-- Opening Marker --

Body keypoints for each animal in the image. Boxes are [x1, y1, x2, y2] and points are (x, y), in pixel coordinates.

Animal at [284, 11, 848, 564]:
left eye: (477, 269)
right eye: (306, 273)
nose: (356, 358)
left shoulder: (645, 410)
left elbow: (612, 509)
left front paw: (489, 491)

-- Closing Marker --

Aim of the exercise →
Count the lines in the entries above that include the string "left", then give only that figure.

Output below →
4